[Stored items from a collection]
═══

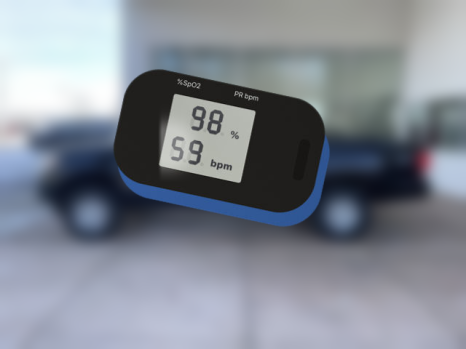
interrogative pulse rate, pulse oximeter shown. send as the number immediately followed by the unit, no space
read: 59bpm
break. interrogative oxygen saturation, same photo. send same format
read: 98%
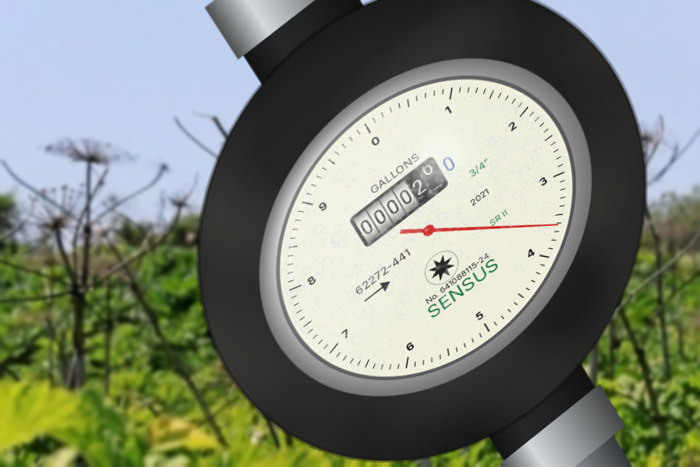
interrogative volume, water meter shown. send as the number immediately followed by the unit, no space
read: 263.6gal
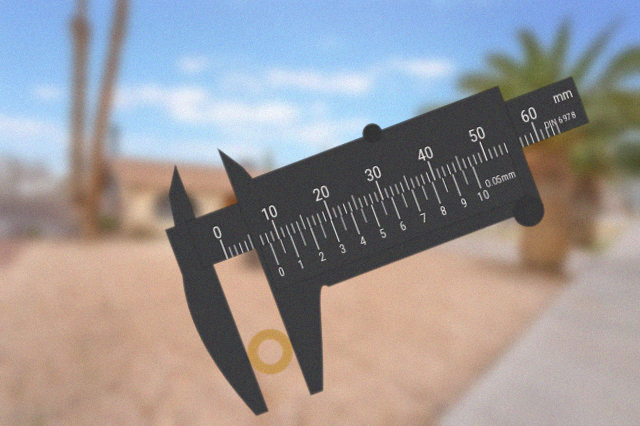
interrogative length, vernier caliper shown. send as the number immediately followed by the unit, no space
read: 8.2mm
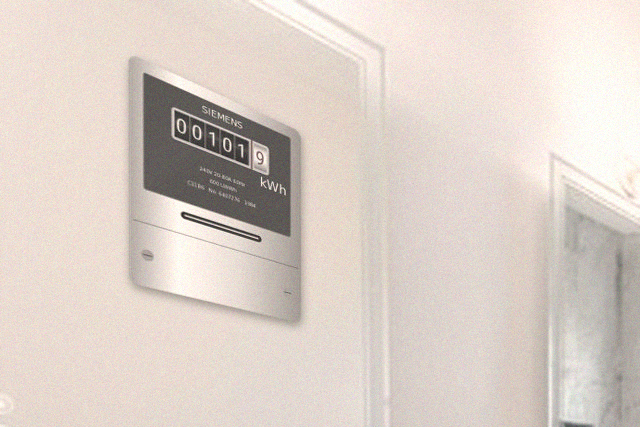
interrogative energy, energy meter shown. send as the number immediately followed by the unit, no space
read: 101.9kWh
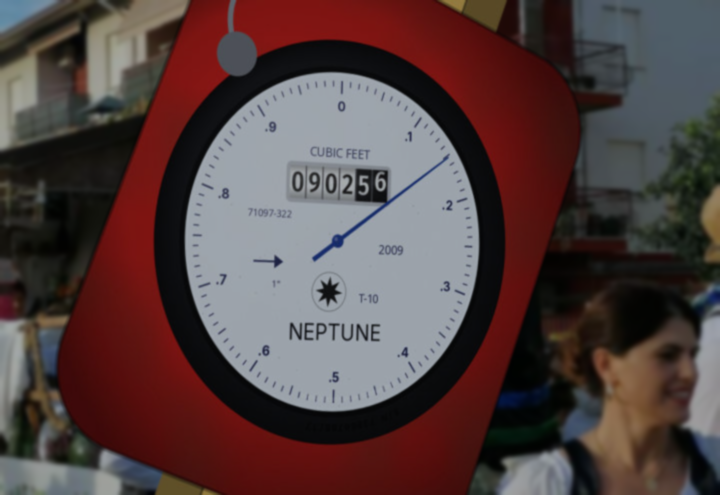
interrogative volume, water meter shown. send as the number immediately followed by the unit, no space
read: 90256.15ft³
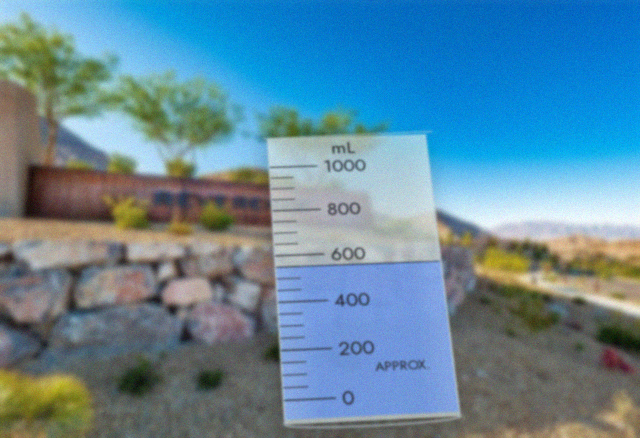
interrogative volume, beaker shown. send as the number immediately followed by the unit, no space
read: 550mL
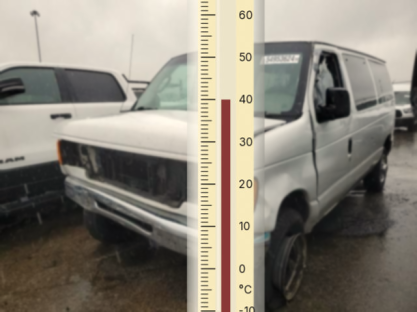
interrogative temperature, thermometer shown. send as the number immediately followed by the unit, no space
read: 40°C
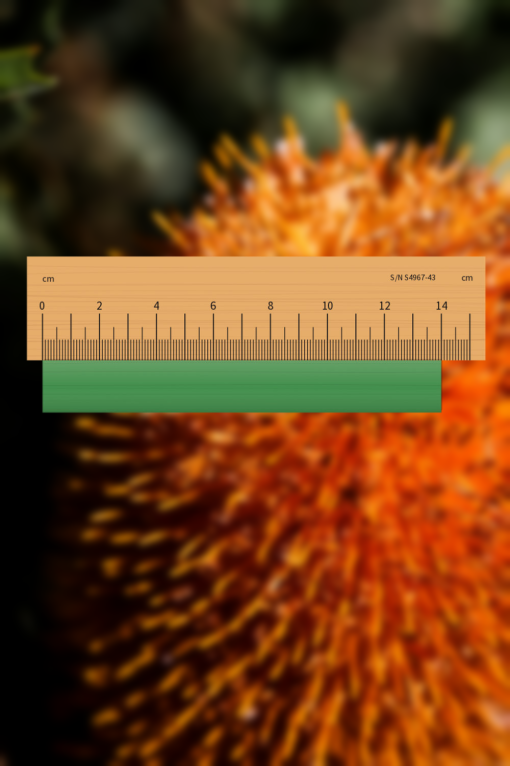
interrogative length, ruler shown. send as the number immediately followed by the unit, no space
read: 14cm
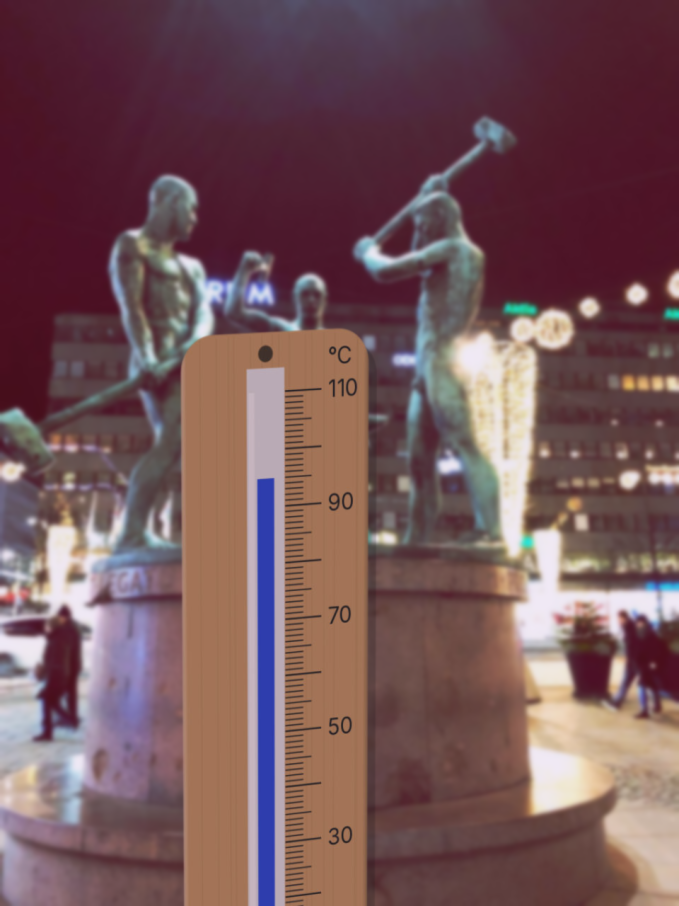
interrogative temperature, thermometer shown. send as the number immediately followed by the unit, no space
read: 95°C
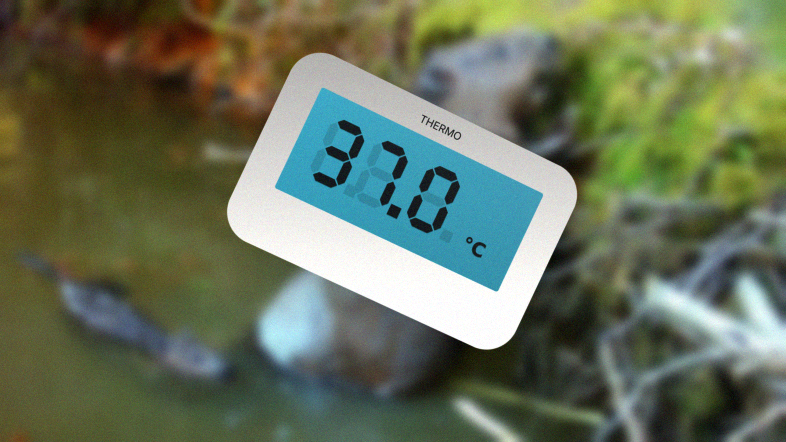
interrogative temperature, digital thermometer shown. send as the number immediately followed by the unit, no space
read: 37.0°C
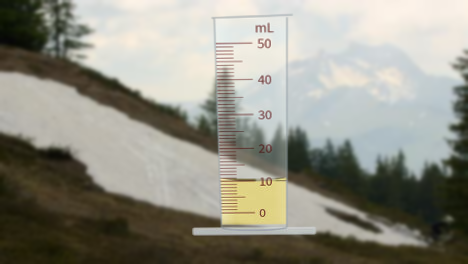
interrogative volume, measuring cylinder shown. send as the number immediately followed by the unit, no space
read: 10mL
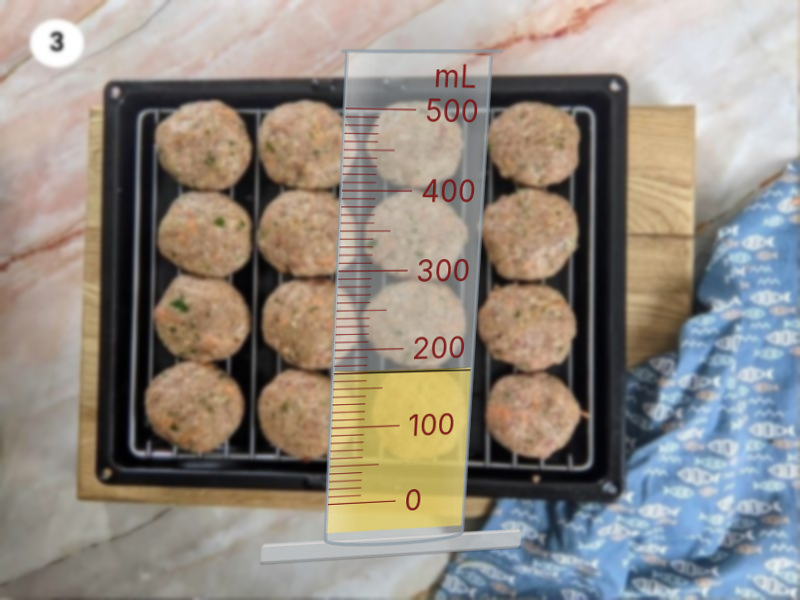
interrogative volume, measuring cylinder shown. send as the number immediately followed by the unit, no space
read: 170mL
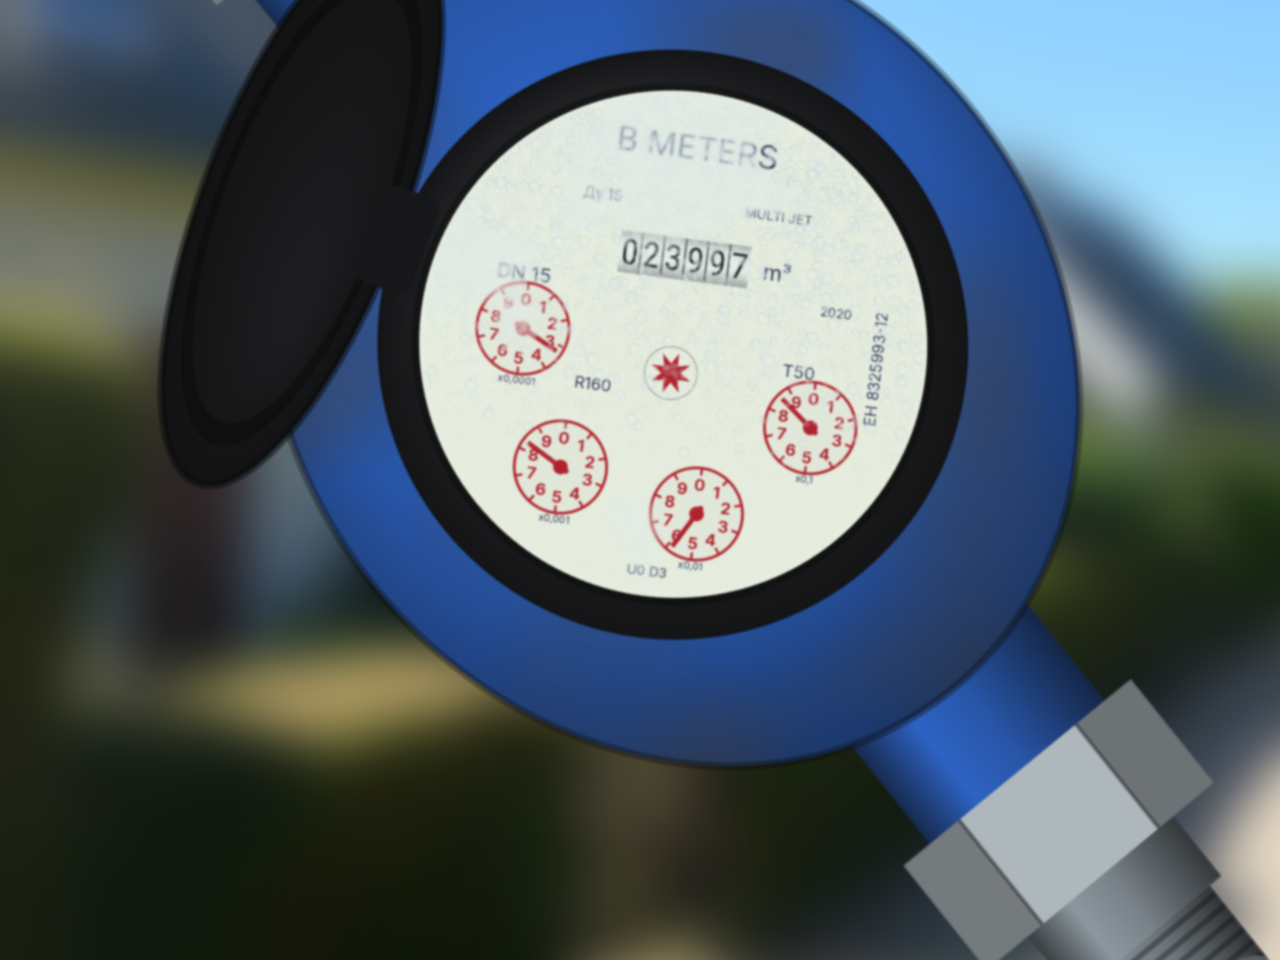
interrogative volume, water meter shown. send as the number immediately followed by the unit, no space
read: 23997.8583m³
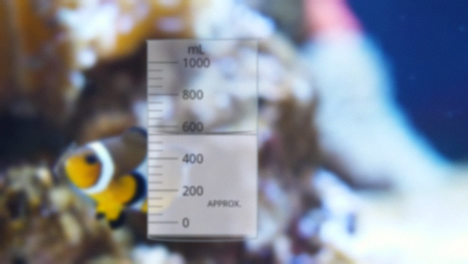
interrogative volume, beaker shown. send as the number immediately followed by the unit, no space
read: 550mL
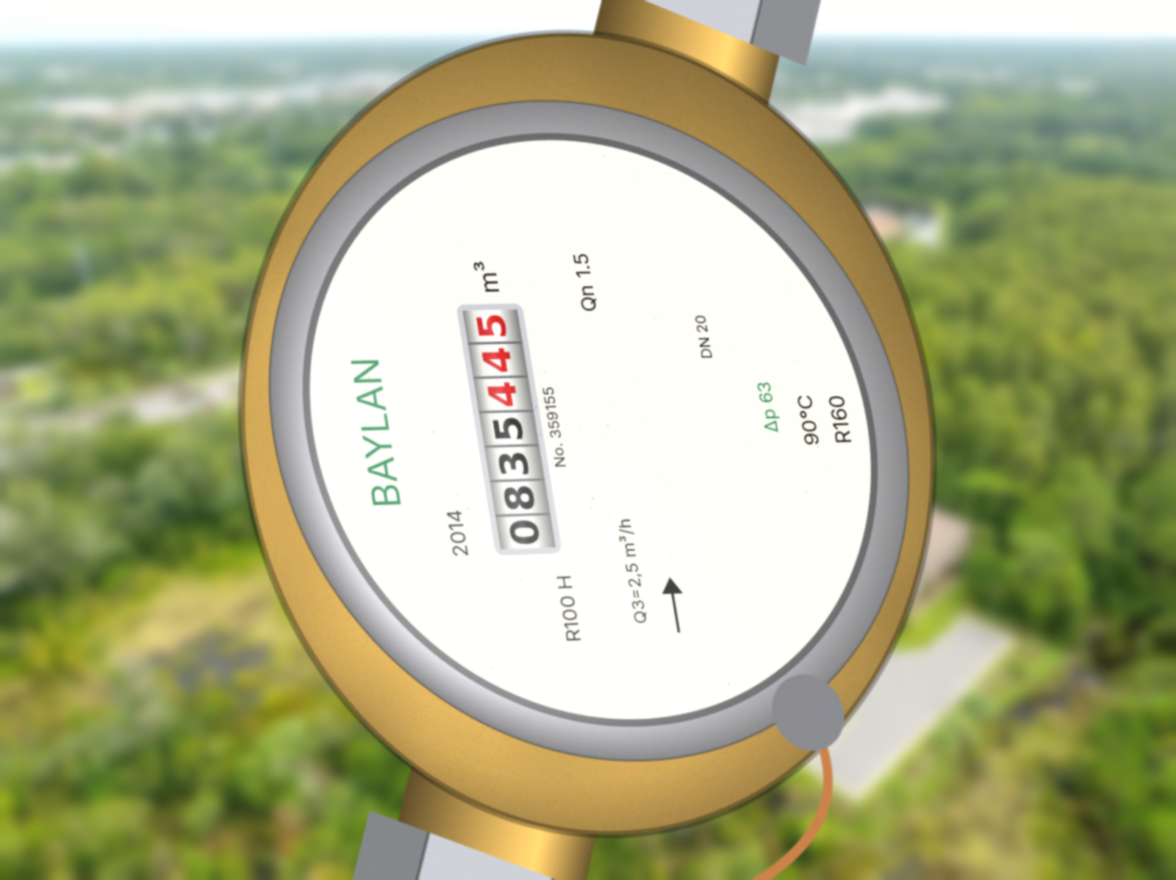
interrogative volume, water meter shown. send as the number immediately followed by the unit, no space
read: 835.445m³
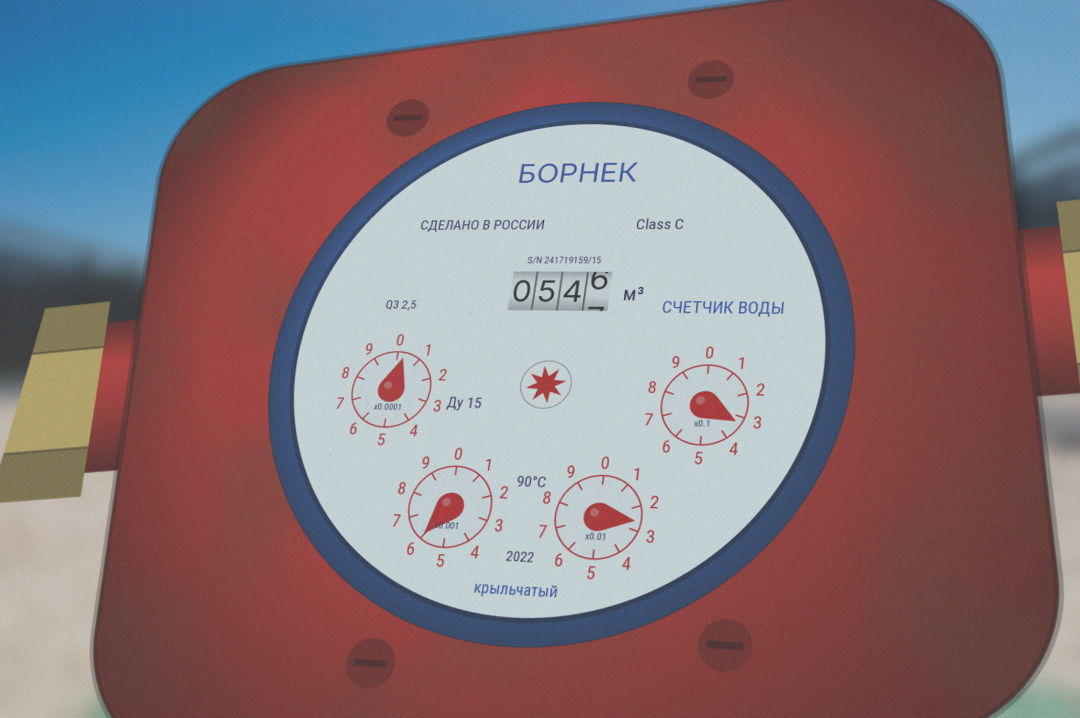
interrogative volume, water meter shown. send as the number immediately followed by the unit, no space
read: 546.3260m³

═══

● What to produce
Lay out the records above as a two-column CSV with the headers "instruction" and "reading," giving one row per record and leaving out the pictures. Put each record's text and its answer in their own quoted fields, and turn any line breaks into spaces.

● Answer section
instruction,reading
"interrogative pulse rate, pulse oximeter shown. send as the number immediately followed by the unit, no space read:","59bpm"
"break. interrogative oxygen saturation, same photo. send same format read:","98%"
"interrogative volume, water meter shown. send as the number immediately followed by the unit, no space read:","263.6gal"
"interrogative length, vernier caliper shown. send as the number immediately followed by the unit, no space read:","8.2mm"
"interrogative energy, energy meter shown. send as the number immediately followed by the unit, no space read:","101.9kWh"
"interrogative volume, water meter shown. send as the number immediately followed by the unit, no space read:","90256.15ft³"
"interrogative volume, beaker shown. send as the number immediately followed by the unit, no space read:","550mL"
"interrogative temperature, thermometer shown. send as the number immediately followed by the unit, no space read:","40°C"
"interrogative length, ruler shown. send as the number immediately followed by the unit, no space read:","14cm"
"interrogative temperature, thermometer shown. send as the number immediately followed by the unit, no space read:","95°C"
"interrogative temperature, digital thermometer shown. send as the number immediately followed by the unit, no space read:","37.0°C"
"interrogative volume, measuring cylinder shown. send as the number immediately followed by the unit, no space read:","10mL"
"interrogative volume, measuring cylinder shown. send as the number immediately followed by the unit, no space read:","170mL"
"interrogative volume, water meter shown. send as the number immediately followed by the unit, no space read:","23997.8583m³"
"interrogative volume, beaker shown. send as the number immediately followed by the unit, no space read:","550mL"
"interrogative volume, water meter shown. send as the number immediately followed by the unit, no space read:","835.445m³"
"interrogative volume, water meter shown. send as the number immediately followed by the unit, no space read:","546.3260m³"